O principal fundamento dessas rescisórias é que os acórdãos transitados em julgado destoam do que decidiu o STF, em regime de repercussão geral, quanto ao momento a partir do qual a União não pode exigir PIS e Cofins sobre o ICMS. Utilizam, para o manejo dessa ação excepcional, dispositivo do Código de Processo Civil que autoriza seu ajuizamento quando a decisão definitiva, a ser rescindida, “viola manifestamente norma jurídica”.
O que se tem visto é que os Tribunais Regionais Federais têm dado guarida ao pleito da Fazenda e rescindido acórdãos que, sem fazer qualquer ressalva quanto à modulação de efeitos, entenderam pela exclusão do ICMS da base de cálculo do PIS e da Cofins.
Contribuições previdenciárias sobre o terço de férias
Esse mesmo contexto, em que decisões que contrariaram o entendimento do STF apenas quanto à modulação de efeitos podem ser rescindidas, pode ser utilizado, agora a favor dos contribuintes, para a discussão sobre constitucionalidade da exigência das contribuições previdenciárias sobre o terço de férias.
De fato, no último dia 12/6/2024, o STF entendeu que a sua decisão que permitiu à União exigir contribuição previdenciária sobre o terço de férias somente seria válida a partir de 15/9/2020, resguardando, entretanto, todos os contribuintes que, por qualquer razão, não haviam recolhido tal contribuição até aquela data.
Nesse aspecto, as empresas que ingressaram em juízo para discutir a validade dessa incidência somente poderão ser exigidas após 15/9/2020, porém, há diversos contribuintes que já tiveram ações finalizadas com decisões contrárias, antes de o STF estabelecer o marco temporal a partir do qual é devido referido tributo.
Para essas empresas, suas respectivas decisões, apesar de definitivas, passaram, desde o último dia 12, a contrariar aquilo que estabeleceu o Supremo Tribunal Federal, em julgamento com Repercussão Geral reconhecida e, para essas pessoas jurídicas, prejudicadas, portanto, surge a possibilidade de lançar mão de ação rescisória, tal como fez a União, nos casos relacionados à Tese do Século, que, embora transitados em julgado, destoavam daquilo que definiu o STF.
Paralelo possível
O paralelo entre as ações que discutiram a exclusão do ICMS da base de cálculo do PIS e da Cofins, que foram ajuizadas após 15/3/2017 e que transitaram em julgado sem observar a modulação que, somente anos depois — em 2021 —, o STF fixou, é absolutamente possível com processos ajuizados para discutir a incidência de contribuição previdenciária sobre o terço de férias e que transitaram em julgado antes de o STF dizer, agora em 2024, que tal exigência somente pode ser feita após 15/9/2020.

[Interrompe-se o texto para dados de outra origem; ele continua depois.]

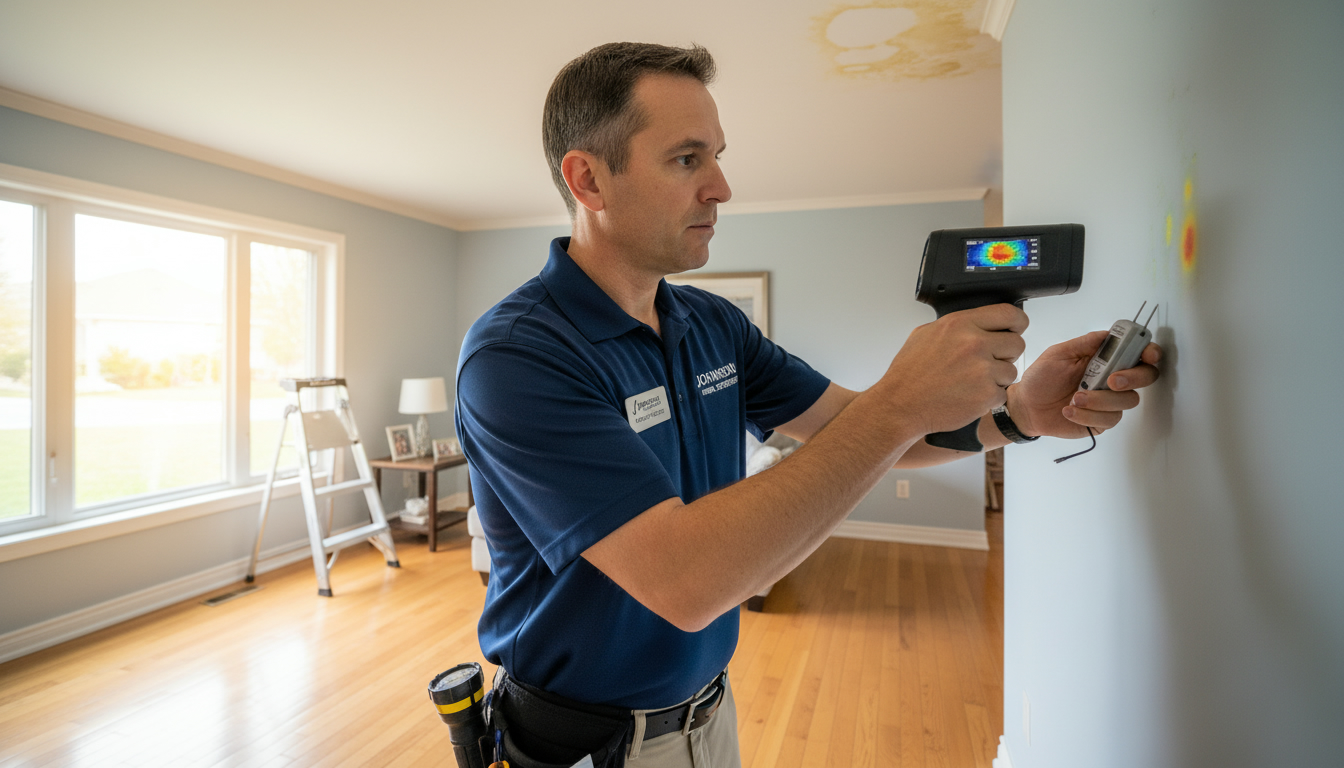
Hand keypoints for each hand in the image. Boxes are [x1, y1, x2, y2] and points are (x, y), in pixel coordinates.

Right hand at [879, 304, 1027, 434]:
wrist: (900, 406)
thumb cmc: (909, 374)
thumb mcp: (925, 335)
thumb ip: (955, 326)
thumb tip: (976, 322)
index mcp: (960, 324)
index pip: (1009, 314)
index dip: (1017, 322)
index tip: (1016, 329)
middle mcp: (973, 344)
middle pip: (1017, 343)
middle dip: (1006, 353)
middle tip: (989, 361)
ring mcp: (982, 370)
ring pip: (1011, 371)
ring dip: (997, 378)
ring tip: (973, 382)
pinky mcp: (986, 394)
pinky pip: (1002, 393)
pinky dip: (989, 398)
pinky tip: (969, 396)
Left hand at [1009, 330, 1161, 438]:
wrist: (1027, 406)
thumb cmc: (1041, 379)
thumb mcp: (1058, 354)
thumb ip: (1085, 343)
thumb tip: (1109, 333)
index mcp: (1104, 359)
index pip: (1137, 353)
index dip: (1149, 352)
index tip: (1148, 355)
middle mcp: (1111, 379)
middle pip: (1145, 377)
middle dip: (1133, 378)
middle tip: (1111, 381)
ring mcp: (1108, 401)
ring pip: (1127, 401)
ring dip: (1101, 400)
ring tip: (1075, 398)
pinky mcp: (1101, 420)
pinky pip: (1109, 419)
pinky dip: (1087, 415)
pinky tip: (1069, 410)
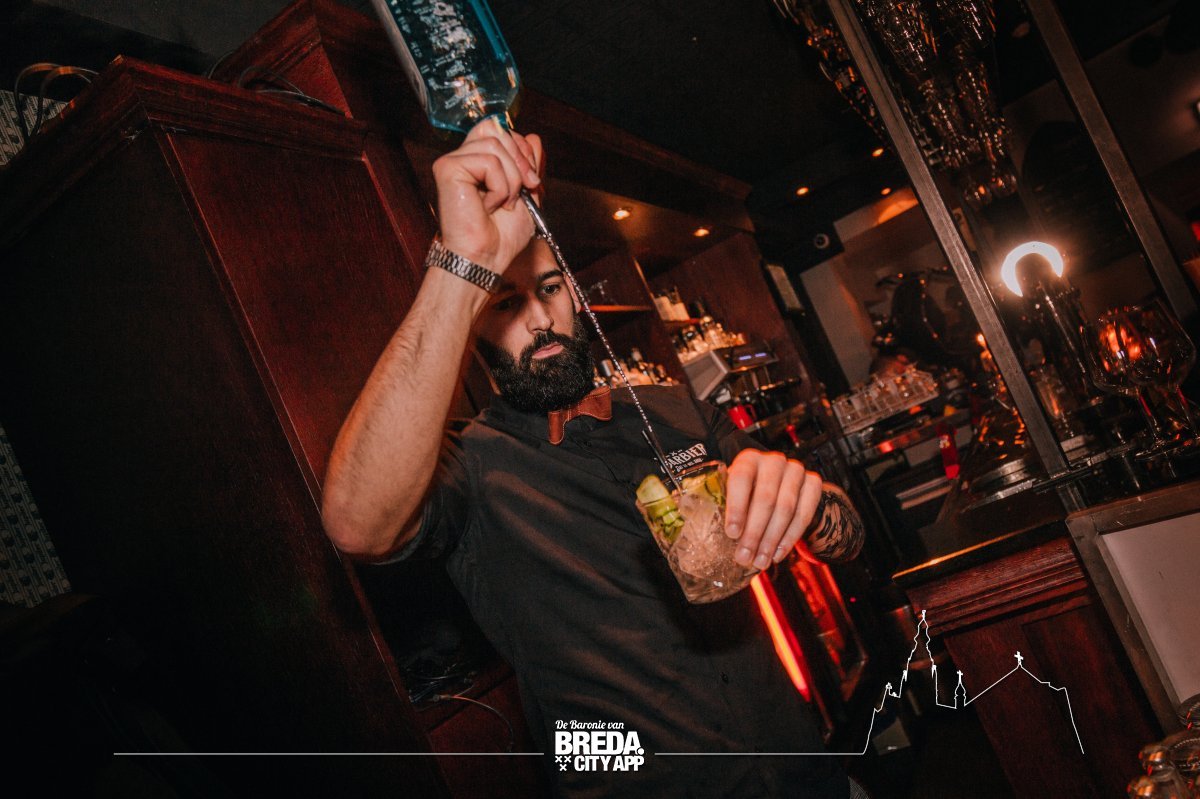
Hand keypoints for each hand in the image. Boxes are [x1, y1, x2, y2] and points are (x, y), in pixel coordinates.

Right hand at [431, 117, 543, 274]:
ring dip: (510, 179)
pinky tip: (488, 206)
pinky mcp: (447, 169)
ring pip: (494, 144)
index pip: (500, 130)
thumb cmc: (501, 236)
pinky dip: (498, 186)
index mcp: (478, 161)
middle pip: (497, 130)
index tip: (532, 181)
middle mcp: (463, 158)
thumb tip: (534, 137)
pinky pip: (487, 161)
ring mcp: (453, 162)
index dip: (521, 149)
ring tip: (502, 204)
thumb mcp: (526, 194)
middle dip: (520, 161)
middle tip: (524, 191)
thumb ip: (529, 165)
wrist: (487, 258)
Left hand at [724, 450, 823, 569]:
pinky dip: (790, 537)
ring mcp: (796, 470)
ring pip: (786, 508)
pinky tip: (777, 554)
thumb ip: (722, 507)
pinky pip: (804, 514)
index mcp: (748, 459)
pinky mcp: (814, 483)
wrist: (780, 486)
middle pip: (766, 498)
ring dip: (772, 540)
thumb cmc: (747, 494)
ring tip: (760, 561)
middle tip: (745, 557)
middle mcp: (773, 461)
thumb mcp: (731, 494)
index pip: (741, 479)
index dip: (737, 507)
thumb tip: (710, 537)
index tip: (732, 534)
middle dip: (754, 532)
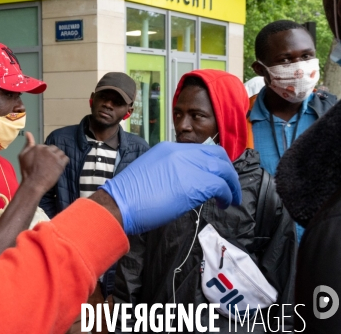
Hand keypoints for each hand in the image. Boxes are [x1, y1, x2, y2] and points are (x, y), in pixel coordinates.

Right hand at [18, 132, 68, 192]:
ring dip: (58, 158)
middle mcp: (47, 150)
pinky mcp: (60, 163)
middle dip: (52, 154)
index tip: (42, 161)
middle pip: (54, 148)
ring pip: (60, 152)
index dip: (44, 154)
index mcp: (38, 147)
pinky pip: (66, 158)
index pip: (45, 147)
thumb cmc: (26, 171)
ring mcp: (54, 156)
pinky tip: (59, 167)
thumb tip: (28, 132)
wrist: (33, 183)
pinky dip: (63, 162)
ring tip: (54, 165)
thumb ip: (27, 144)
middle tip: (48, 164)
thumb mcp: (23, 156)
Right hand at [99, 142, 240, 234]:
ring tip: (230, 197)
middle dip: (227, 170)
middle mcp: (180, 152)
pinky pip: (221, 186)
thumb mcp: (150, 173)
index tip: (217, 175)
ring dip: (231, 184)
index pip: (200, 150)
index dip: (213, 163)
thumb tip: (184, 183)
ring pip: (223, 169)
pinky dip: (227, 195)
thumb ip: (169, 171)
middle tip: (229, 185)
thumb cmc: (129, 195)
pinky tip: (224, 203)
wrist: (120, 203)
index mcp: (168, 149)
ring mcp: (188, 166)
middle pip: (216, 154)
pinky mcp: (195, 183)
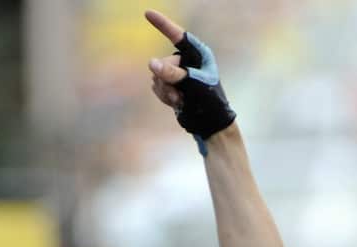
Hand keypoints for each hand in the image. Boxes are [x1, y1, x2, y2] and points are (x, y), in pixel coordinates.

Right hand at [145, 9, 235, 141]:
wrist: (209, 123)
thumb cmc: (209, 100)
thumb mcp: (193, 84)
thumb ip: (173, 73)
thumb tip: (151, 63)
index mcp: (198, 54)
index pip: (178, 36)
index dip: (162, 24)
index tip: (148, 13)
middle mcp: (187, 61)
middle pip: (164, 61)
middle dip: (167, 79)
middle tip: (179, 93)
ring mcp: (178, 73)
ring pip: (157, 75)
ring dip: (165, 90)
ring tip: (180, 100)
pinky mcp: (171, 85)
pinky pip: (156, 85)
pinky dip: (163, 96)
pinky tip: (176, 103)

Em ambos os casos, o que se tem são decisões definitivas que divergem do que foi estabelecido pelo STF, em regime de Repercussão Geral, mas apenas quanto ao marco temporal a partir do qual determinada norma passa ou não a valer.
Se tal desencontro é apto a permitir, a favor da União, sob o fundamento de “violar manifestamente norma jurídica”, o ajuizamento de rescisória para as ações relacionadas à incidência do PIS e Cofins sobre o ICMS, também deverá ser suficiente para que as empresas prejudicadas com trânsito em julgado precoce em ações para não recolher contribuição previdenciária sobre o terço de férias lancem mão da mesma ação rescisória.
Nesse aspecto, se estamos diante do mesmo cenário fático e mesmo fundamento jurídico, esperemos que o entendimento dos Tribunais Regionais Federais, que, quanto à incidência do PIS e Cofins sobre o ICMS, ao menos até o momento, é pela desconstituição da coisa julgada para que, nesses casos, seja aplicado o marco temporal definido pelo STF no leading case, também seja no mesmo sentido, de rescisão da decisão definitiva, agora em favor dos contribuintes prejudicados, quanto a não incidência da contribuição previdenciária sobre o terço de férias.